→ Work order:
Find the word "yang" in the listing below, then return every line it appears in.
** Dataset entries follows **
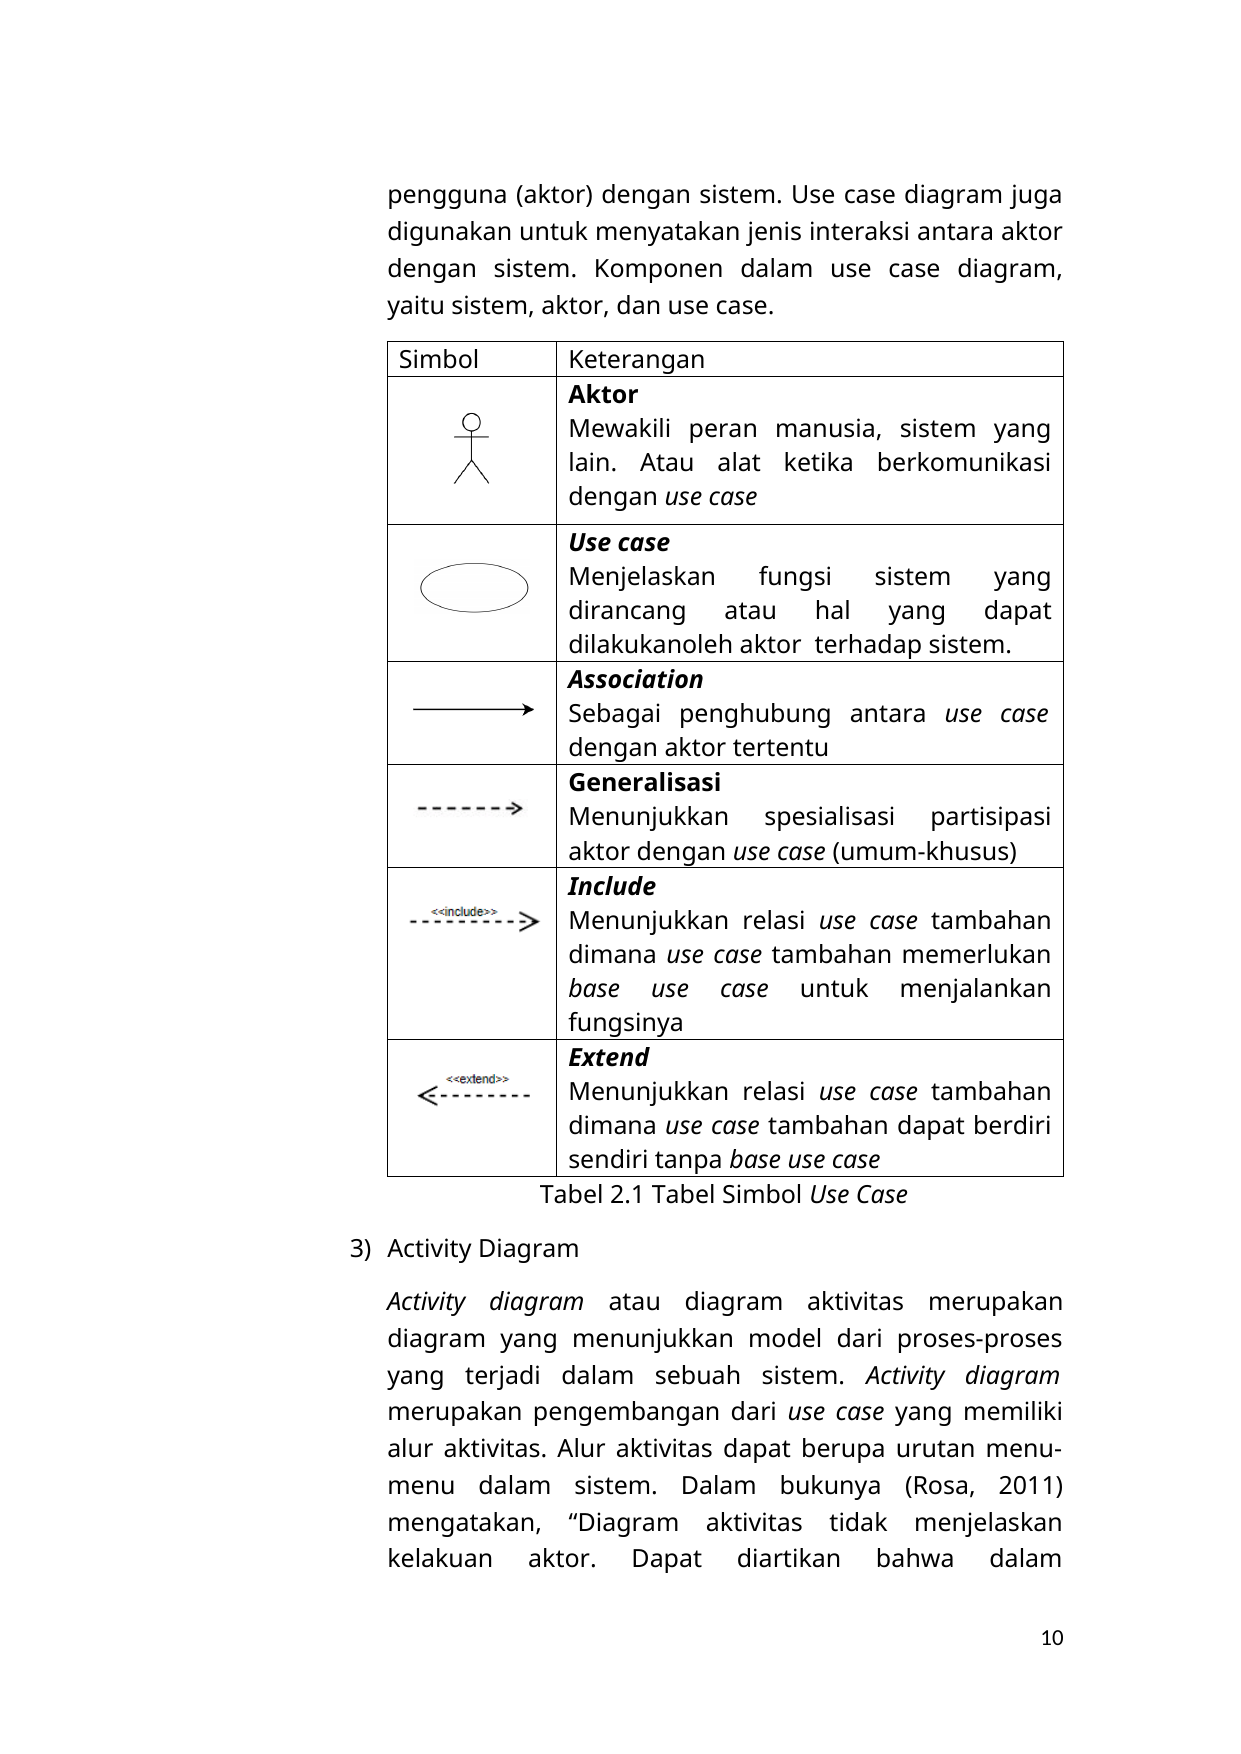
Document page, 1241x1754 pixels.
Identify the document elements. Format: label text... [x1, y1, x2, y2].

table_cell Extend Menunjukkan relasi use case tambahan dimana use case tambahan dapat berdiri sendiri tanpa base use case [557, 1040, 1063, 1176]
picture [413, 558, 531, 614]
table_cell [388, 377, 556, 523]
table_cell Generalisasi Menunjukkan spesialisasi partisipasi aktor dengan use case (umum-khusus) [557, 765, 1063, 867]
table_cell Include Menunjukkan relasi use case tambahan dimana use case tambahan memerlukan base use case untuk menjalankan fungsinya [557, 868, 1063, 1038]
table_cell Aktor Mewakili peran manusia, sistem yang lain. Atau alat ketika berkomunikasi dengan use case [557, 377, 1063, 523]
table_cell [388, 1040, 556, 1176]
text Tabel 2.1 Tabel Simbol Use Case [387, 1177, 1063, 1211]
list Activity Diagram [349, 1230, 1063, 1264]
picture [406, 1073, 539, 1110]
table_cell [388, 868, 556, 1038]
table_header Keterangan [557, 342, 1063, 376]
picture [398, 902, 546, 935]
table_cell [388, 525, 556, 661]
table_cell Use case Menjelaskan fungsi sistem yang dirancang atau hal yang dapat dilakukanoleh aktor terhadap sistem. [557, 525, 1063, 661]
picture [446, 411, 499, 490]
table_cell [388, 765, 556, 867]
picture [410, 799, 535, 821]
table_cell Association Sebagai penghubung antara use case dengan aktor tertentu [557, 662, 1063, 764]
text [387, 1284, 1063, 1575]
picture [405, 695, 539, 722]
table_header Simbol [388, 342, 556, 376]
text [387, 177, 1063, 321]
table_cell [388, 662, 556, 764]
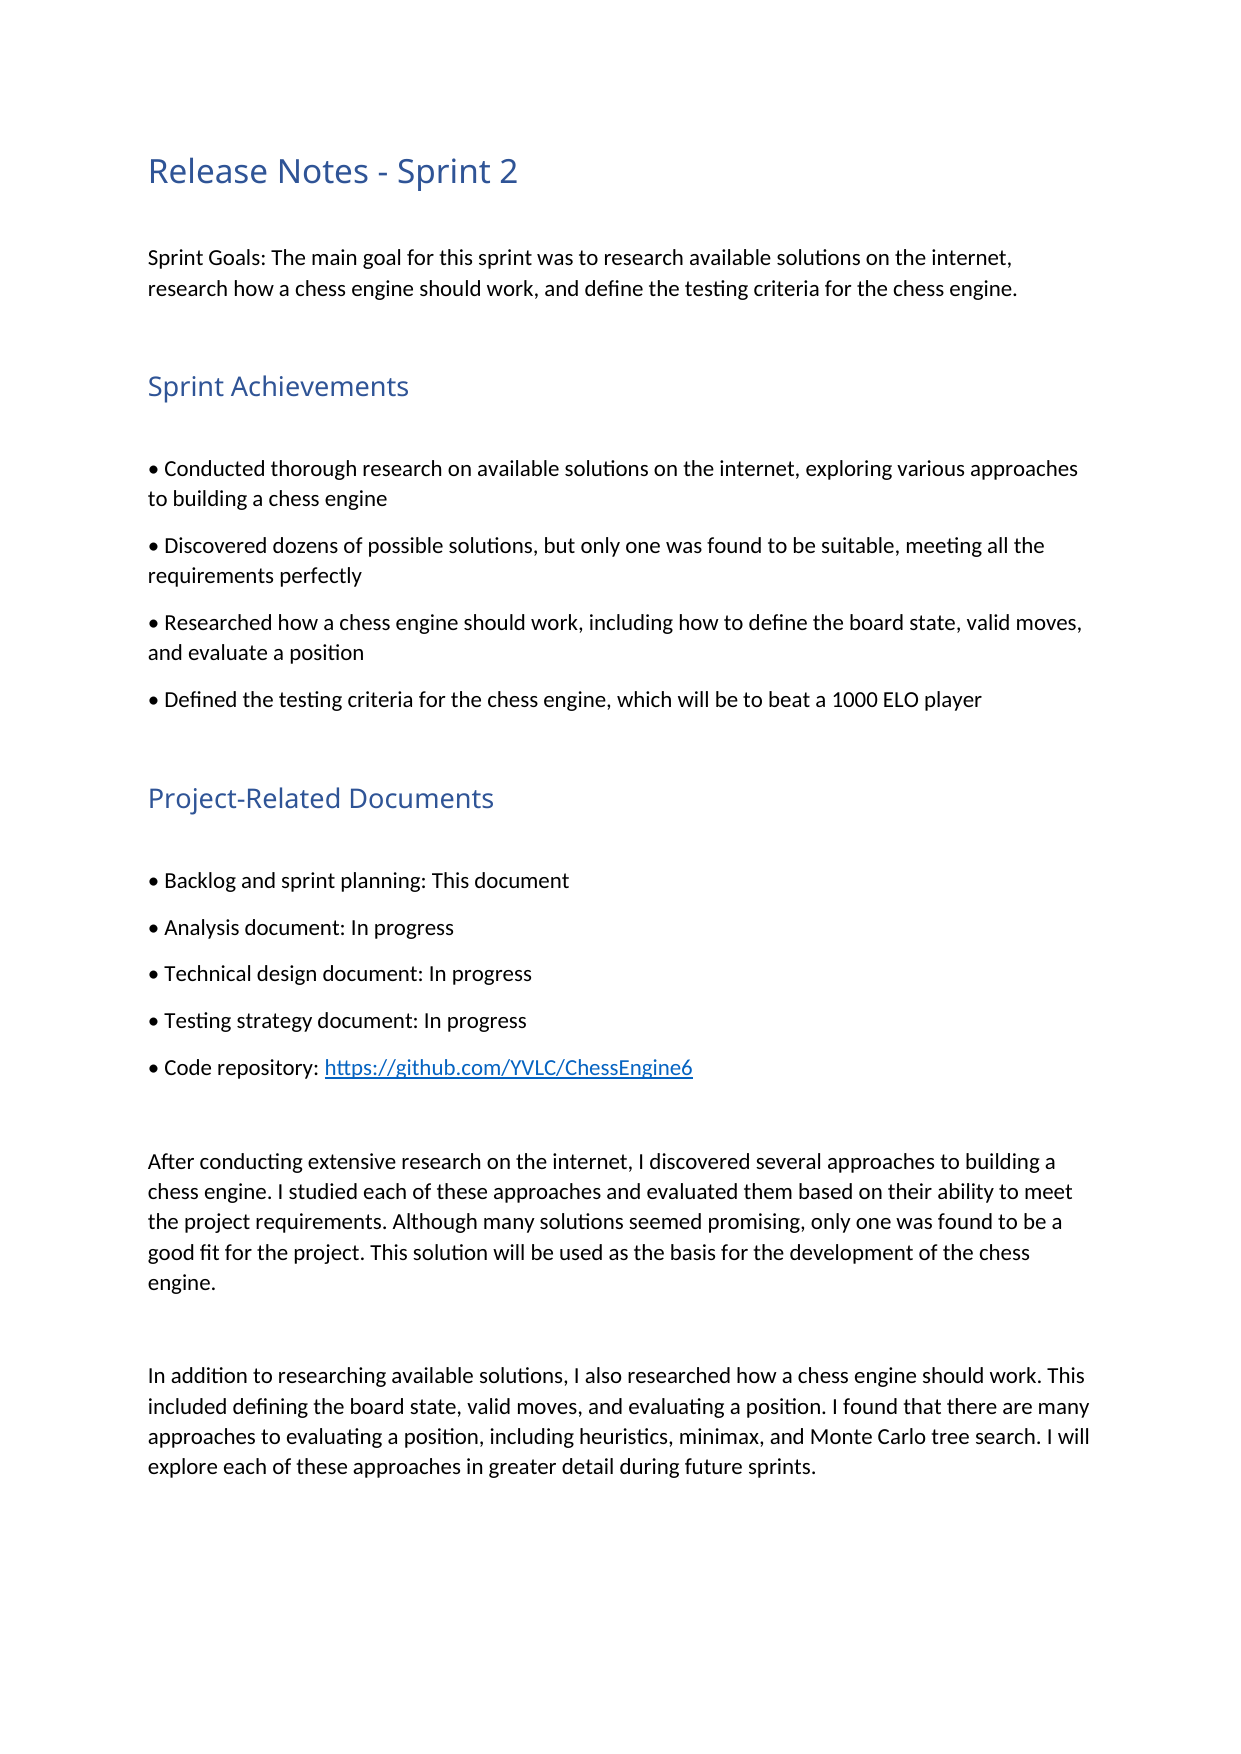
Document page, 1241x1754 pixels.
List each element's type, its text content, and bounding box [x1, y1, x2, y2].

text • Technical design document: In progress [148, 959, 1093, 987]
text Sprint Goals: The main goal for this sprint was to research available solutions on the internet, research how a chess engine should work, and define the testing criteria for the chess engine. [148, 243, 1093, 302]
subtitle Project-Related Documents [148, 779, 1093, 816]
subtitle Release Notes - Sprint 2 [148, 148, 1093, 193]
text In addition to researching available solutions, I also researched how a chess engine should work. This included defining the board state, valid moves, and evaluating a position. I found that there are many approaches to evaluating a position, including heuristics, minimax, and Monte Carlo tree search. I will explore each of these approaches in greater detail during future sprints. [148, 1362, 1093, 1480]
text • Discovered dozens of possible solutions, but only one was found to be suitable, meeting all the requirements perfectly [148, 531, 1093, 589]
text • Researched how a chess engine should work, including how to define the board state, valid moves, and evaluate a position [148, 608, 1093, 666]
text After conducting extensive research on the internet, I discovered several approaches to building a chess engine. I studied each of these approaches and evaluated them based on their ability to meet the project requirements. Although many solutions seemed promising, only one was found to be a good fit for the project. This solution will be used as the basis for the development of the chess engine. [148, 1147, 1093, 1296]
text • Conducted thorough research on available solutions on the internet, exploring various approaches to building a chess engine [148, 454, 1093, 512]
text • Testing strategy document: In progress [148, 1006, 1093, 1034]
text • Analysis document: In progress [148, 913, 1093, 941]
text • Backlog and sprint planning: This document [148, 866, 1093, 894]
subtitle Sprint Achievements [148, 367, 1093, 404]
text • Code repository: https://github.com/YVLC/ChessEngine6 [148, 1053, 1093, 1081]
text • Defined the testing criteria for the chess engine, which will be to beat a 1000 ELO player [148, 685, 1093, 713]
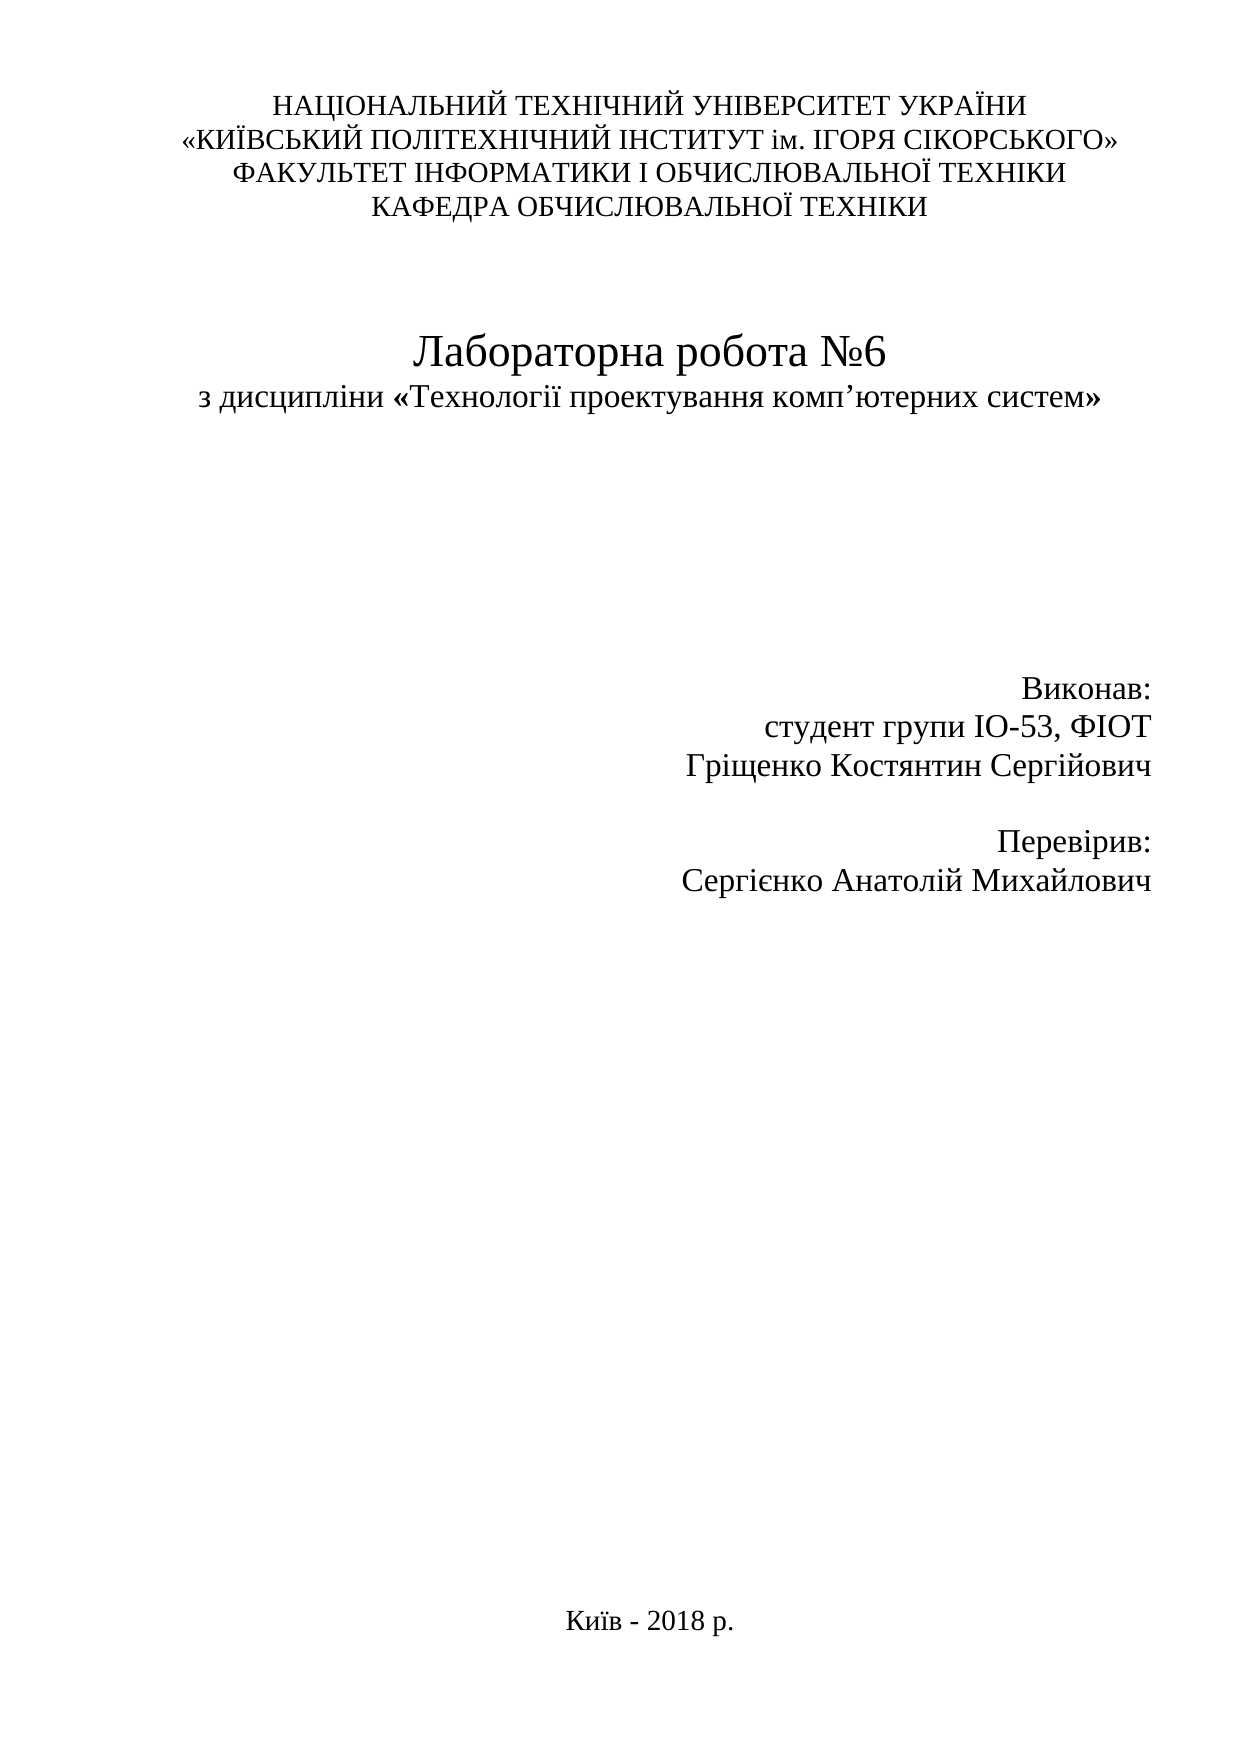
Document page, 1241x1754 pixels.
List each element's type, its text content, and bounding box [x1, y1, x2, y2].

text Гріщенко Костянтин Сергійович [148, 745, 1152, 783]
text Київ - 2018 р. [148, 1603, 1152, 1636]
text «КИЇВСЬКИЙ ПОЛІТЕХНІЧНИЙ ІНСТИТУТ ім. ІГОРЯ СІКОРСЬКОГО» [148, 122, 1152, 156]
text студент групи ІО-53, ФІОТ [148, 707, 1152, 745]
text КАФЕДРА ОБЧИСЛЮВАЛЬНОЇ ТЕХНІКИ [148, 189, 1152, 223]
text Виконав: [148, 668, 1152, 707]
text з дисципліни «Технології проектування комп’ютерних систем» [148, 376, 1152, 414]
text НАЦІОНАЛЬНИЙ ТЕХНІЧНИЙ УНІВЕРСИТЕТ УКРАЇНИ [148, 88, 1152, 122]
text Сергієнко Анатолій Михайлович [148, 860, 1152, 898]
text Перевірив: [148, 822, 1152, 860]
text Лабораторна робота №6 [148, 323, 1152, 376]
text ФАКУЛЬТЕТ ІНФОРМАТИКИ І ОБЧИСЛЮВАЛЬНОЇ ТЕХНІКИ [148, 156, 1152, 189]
** End of Dataset entries **
→ Written answer:
table_cell Aktor Mewakili peran manusia, sistem yang lain. Atau alat ketika berkomunikasi dengan use case [557, 377, 1063, 523]
table_cell Use case Menjelaskan fungsi sistem yang dirancang atau hal yang dapat dilakukanoleh aktor terhadap sistem. [557, 525, 1063, 661]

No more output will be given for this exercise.